When soccer takes centre stage

HARARE - The current Brazil World Cup tournament will affect the social life of many Zimbabwean households, for better or for worse, depending on which side you are on.

Every four years, Zimbabweans go crazy when it is time for the soccer World Cup, with life literally changing. For a whole month, lifestyles are dependent on what is happening in the host country.

Popular among Zimbabweans, this particular tournament will be different, because it is happening in Brazil, literally the other side of the world, which have seen many of the games starting very late due to different time zones.

This means the majority of those who watch soccer, will not have excuses to disappear for long periods on end, with the excuse that they were watching World Cup matches with the boys!
Some of the really big games, and most of those featuring African teams, will start late.

If times were normal with the matches happening late afternoon, local bars would be filled with fans singing and chanting in their native languages, cheering as if they were in the stadium.
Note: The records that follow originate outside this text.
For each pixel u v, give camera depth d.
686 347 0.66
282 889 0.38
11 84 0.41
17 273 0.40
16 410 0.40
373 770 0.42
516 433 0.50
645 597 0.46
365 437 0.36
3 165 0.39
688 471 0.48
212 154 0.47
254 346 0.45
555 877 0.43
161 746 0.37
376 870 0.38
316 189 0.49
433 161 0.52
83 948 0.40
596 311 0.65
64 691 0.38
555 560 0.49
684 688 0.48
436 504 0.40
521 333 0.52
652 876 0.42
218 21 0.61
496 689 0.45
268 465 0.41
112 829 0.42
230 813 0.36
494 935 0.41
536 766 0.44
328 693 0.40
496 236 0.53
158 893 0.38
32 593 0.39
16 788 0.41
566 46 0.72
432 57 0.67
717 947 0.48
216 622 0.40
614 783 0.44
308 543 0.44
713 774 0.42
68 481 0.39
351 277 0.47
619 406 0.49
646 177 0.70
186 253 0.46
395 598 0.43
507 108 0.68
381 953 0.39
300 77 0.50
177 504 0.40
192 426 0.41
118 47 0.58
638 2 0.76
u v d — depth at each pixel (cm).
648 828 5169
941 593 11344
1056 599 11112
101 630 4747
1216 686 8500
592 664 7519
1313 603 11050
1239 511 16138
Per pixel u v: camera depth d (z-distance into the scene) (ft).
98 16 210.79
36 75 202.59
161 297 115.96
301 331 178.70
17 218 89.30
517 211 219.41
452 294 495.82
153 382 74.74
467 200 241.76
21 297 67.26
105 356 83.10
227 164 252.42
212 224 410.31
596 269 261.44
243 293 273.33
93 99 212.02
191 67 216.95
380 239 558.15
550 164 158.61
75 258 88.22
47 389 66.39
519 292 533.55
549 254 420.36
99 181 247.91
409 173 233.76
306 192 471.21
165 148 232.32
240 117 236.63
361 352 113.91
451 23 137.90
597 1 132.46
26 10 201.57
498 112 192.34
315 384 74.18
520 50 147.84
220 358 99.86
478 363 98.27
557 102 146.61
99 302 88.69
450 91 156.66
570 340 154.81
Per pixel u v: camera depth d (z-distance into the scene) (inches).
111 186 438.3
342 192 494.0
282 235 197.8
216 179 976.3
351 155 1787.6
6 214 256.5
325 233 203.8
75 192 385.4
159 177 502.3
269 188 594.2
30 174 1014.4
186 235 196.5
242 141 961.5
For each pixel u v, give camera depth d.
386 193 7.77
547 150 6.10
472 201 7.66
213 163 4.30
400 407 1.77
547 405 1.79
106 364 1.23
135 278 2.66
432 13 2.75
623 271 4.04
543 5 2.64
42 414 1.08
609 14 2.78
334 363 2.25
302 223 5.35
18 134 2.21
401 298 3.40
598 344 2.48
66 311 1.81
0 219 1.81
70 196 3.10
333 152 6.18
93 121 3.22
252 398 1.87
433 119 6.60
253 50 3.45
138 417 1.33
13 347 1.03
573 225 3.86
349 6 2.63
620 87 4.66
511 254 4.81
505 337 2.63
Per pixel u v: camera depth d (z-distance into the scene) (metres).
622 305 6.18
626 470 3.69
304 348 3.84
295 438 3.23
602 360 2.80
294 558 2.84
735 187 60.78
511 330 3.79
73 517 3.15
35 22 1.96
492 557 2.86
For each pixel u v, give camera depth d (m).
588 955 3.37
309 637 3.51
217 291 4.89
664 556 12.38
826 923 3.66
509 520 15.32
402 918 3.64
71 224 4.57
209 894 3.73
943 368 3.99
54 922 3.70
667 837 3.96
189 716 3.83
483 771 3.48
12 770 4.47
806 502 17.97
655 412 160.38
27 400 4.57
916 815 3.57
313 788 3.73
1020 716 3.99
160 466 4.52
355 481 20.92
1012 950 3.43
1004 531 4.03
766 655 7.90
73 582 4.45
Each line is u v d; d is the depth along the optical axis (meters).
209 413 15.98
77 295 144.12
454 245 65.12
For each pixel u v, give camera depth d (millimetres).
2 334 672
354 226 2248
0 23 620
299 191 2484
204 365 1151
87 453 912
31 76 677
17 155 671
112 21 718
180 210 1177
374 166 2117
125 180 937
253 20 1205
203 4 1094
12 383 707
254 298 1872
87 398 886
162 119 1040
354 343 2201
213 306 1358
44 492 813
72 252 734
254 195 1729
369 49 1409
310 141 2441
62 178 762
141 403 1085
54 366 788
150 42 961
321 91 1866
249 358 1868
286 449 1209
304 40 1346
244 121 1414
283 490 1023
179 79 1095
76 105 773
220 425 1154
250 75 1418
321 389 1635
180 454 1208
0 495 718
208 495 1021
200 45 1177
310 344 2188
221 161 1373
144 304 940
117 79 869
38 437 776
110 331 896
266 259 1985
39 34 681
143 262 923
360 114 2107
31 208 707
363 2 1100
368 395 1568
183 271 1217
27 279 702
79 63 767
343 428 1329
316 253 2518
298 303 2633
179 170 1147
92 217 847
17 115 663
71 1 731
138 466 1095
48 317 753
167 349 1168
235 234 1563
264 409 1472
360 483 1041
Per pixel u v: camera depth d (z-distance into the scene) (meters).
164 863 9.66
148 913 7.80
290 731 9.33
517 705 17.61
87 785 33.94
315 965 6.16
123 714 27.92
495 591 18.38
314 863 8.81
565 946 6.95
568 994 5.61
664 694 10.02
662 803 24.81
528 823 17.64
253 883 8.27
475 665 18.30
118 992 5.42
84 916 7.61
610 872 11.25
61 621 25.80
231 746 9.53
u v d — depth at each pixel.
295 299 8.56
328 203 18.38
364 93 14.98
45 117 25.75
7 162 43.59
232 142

But these are spectators watching the game from thousands of kilometres away.

The pubs will be affected by the match time schedules as not many will be willing to stay the whole night. Watching soccer away from home, with this biting cold weather is unconformable.

The time difference between Zimbabwe and Brazil means Zimbabwean fans will have to stay up until morning, a situation that will result in bleary eyes as they have to report for work or school, what with 43 of the 64 matches taking place during weekdays.

But on a positive note, the local screening times will result in fewer fights over television channels as the World Cup shares the stage with other world class events such as the NBA Playoffs, X Games, US Open Golf and Wimbledon.

In households, there are others who do not like soccer and enjoy watching soapies and African movies, but luckily, most would have retired to bed by the time the matches are screened.

The popular television soap Big Brother Africa (BBA) 2014, which was supposed to be happening now, has been moved to September to accommodate the Fifa World Cup.

Liz Dziva, Multichoice Zimbabwe’s public relations and publicity manager, says organisers of Africa’s most popular reality TV show did not want it to clash with the World Cup.

They decided to move the show (BBA) because holding it at the same time as the World Cup would affect viewership.

With all 64 World Cup soccer matches airing live, a lot of soccer fans will relocate with their blankets to the television room. So it might prove to be a very cold night for most wives.

In several well-to-do households, larger screens have been bought. Just like in 2010 when high definition decoders were sold out, the trend is repeating.

While Zimbabweans would be enjoying watching the tournament from whichever venue they so wish, World Cup screening venues in 10 countries — Nigeria, Somalia, Kenya, Iraq, Tanzania, Uganda, Djibouti, Burundi, Ethiopia, Tunisia — face risk of attack, according to Robert Besseling, the lead Africa analyst at the consulting firm IHS Country Risk.

Besseling wrote that there will “almost certainly” be attacks in Nigeria and that “the most likely locations where foreigners will be targeted are Kenya and Tanzania.”

The US embassy in Kenya this month warned its citizens to “exercise caution” at venues with World Cup crowds in the country, which has seen a sharp rise in militant attacks.The British government warned that in Nigeria “terrorists have previously targeted places where football matches are being viewed.”"

Ugandan police and the US Embassy in Kampala have issued alerts about impending attacks.

Ugandan authorities are urging vigilance, and police have been visiting sports bars to check on security measures. Some places were found to have lax security and were threatened with closure, said police spokesman Fred Enanga.

In Nigeria, Defence ministry spokesperson Major General Chris Olukolade said citizens should look out for strange parcels or objects.